Il faut quand même se rendre compte que la moitié de la France, à l'époque de la Révolution Française, n'avait pas voix au chapitre. Et encore aujourd'hui, je pense que sur plein de sujets, c'est compliqué. Mais soyons positifs, les choses bougent. Par exemple sur le football, il y a plus de licences de foot féminin aujourd'hui que de danse féminine. Quand un club s'ouvre, elles y vont. Elles ne vont pas manifester pour avoir le droit d'y jouer, mais quand un club s'ouvre, elles y vont. Ça avance, doucement mais ça avance.
On a assisté durant l'été 2024 aux premiers Jeux Olympiques paritaires, vous vous rendez compte ? Les derniers Jeux olympiques au Brésil, ce n'était pas paritaire. Mais c'était la première fois qu'une athlète osait dire qu'elle avait fait un mauvais score à cause de ses règles. On a parlé des règles.
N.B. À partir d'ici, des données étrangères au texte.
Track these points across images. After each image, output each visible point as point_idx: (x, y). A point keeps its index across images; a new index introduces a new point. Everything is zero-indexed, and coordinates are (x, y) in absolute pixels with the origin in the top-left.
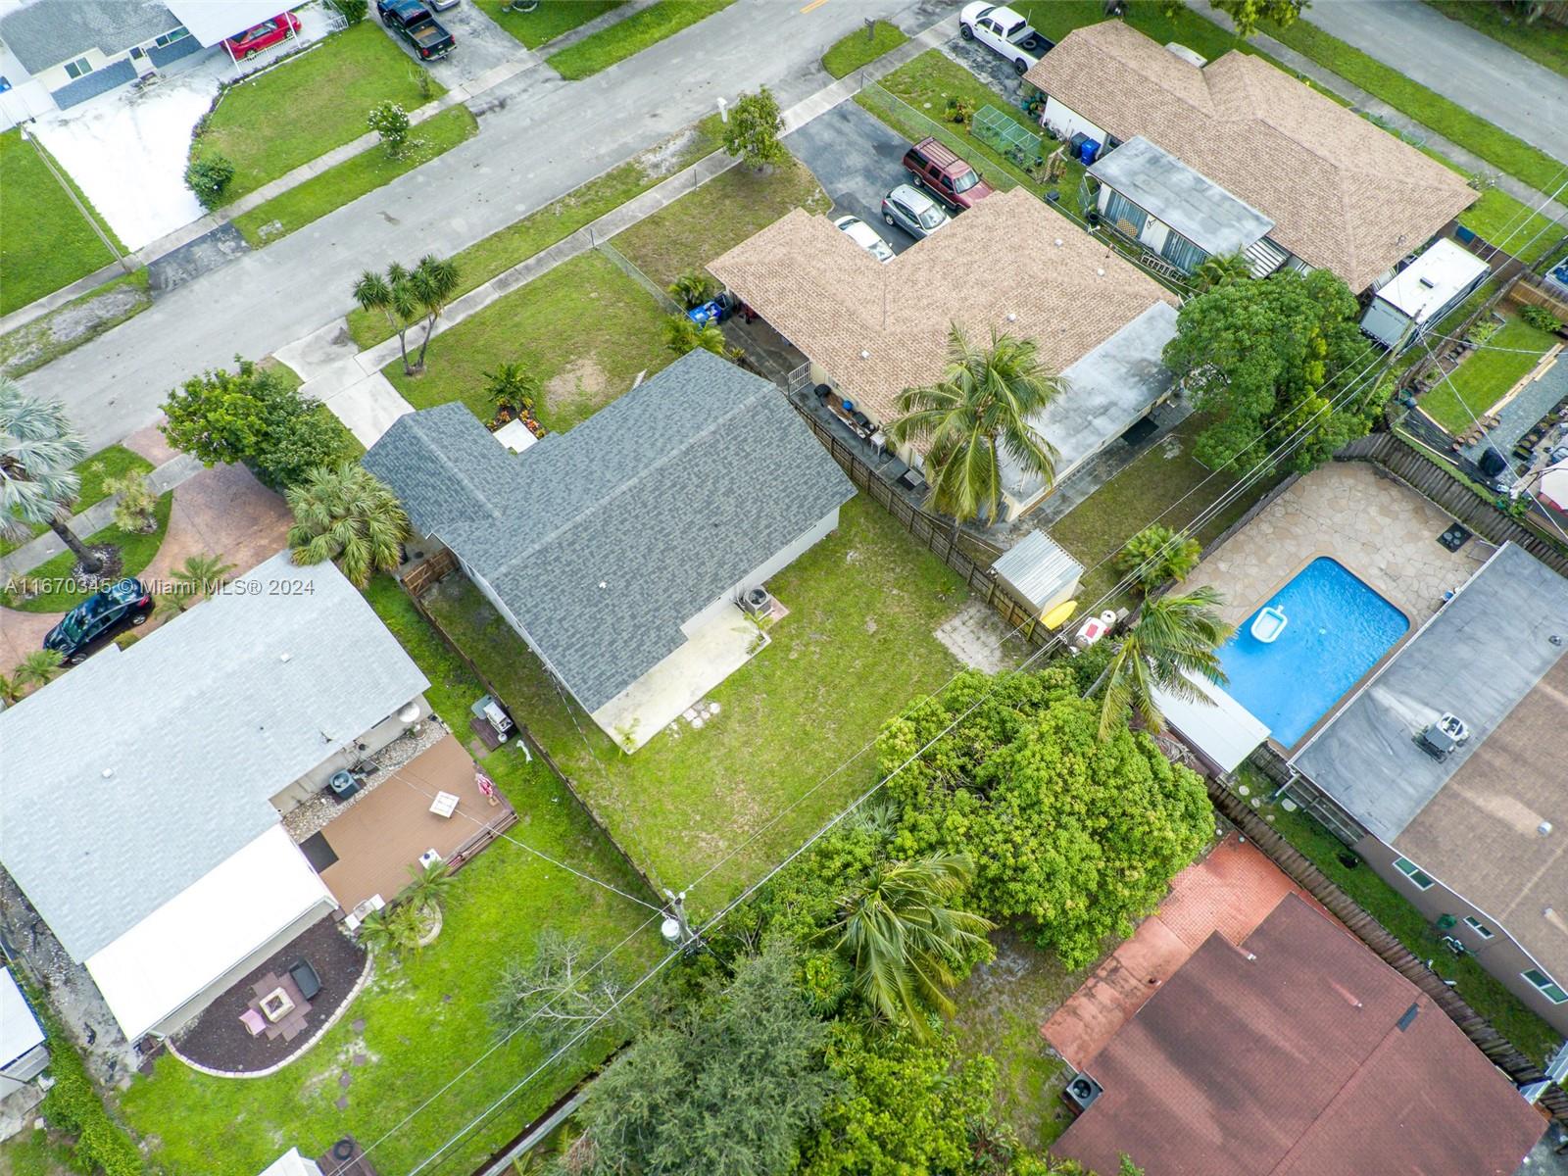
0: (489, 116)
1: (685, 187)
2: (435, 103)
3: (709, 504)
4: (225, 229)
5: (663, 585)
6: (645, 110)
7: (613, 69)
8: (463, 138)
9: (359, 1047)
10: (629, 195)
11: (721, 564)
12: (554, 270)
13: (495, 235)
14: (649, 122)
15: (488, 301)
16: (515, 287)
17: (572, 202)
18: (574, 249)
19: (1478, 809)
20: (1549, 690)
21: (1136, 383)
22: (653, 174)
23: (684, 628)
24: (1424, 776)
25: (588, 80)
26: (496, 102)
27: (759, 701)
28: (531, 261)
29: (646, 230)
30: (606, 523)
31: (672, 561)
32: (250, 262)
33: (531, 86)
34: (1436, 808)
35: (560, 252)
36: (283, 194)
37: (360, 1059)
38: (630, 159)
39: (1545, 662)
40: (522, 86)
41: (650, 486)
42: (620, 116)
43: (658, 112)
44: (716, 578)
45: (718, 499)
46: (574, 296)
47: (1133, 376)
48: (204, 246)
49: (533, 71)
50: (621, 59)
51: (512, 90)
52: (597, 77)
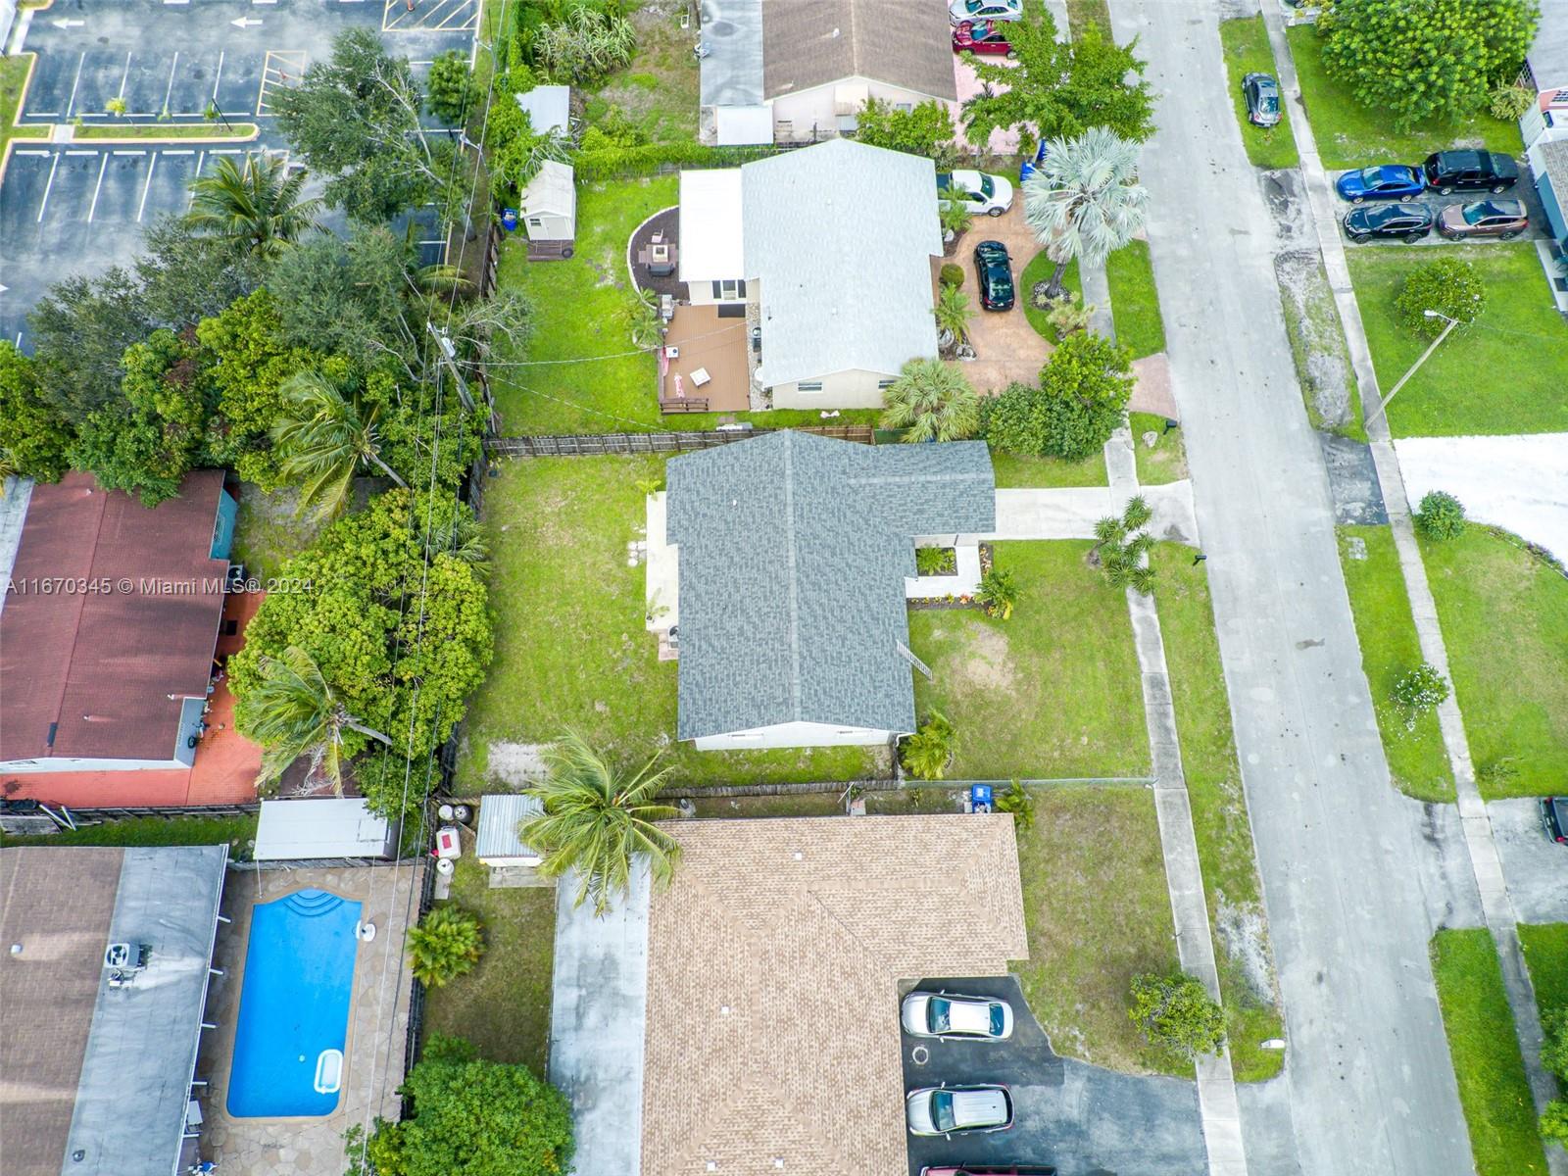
0: (1421, 816)
1: (1185, 927)
2: (1470, 775)
3: (743, 611)
4: (1381, 517)
5: (711, 547)
6: (1335, 973)
7: (1432, 991)
8: (1396, 770)
9: (610, 281)
10: (1209, 867)
11: (698, 597)
12: (1144, 731)
13: (1228, 714)
14: (1314, 965)
15: (1142, 659)
16: (1146, 690)
17: (1233, 810)
18: (1163, 768)
19: (74, 929)
20: (63, 1095)
21: (579, 1072)
22: (1225, 912)
23: (675, 546)
24: (128, 923)
25: (1425, 952)
26: (1439, 836)
27: (614, 591)
28: (1171, 723)
29: (1144, 847)
30: (776, 527)
31: (722, 562)
32: (1322, 517)
33: (1450, 887)
34: (106, 905)
35: (1167, 754)
36: (1402, 579)
37: (602, 279)
38: (1263, 905)
39: (79, 1123)
40: (1455, 878)
41: (781, 573)
42: (1341, 943)
43: (1324, 988)
44: (692, 587)
45: (741, 620)
46: (1095, 724)
47: (588, 1079)
48: (1367, 493)
49: (1476, 903)
50: (1447, 1014)
51: (1453, 864)
52: (1427, 966)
Ça a même fait la couverture de 'Courrier International' et de 'L'Équipe'. Là, on est paritaire. Il y a quand même des avancées. La Coupe du Monde féminine a été diffusée sur France Télévisions et M6 par exemple.
Maintenant, il faut se battre pour que les filles soient payées autant que les garçons. Je parle du football parce que c'est le sport le plus populaire. Et, si on avance sur le foot féminin, on avancera sur les règles, l'endométriose, la ménopause... On a encore beaucoup de boulot. J'espère qu'avec ce téléfilm, on fera prendre conscience de toutes ces problématiques à plein de gens.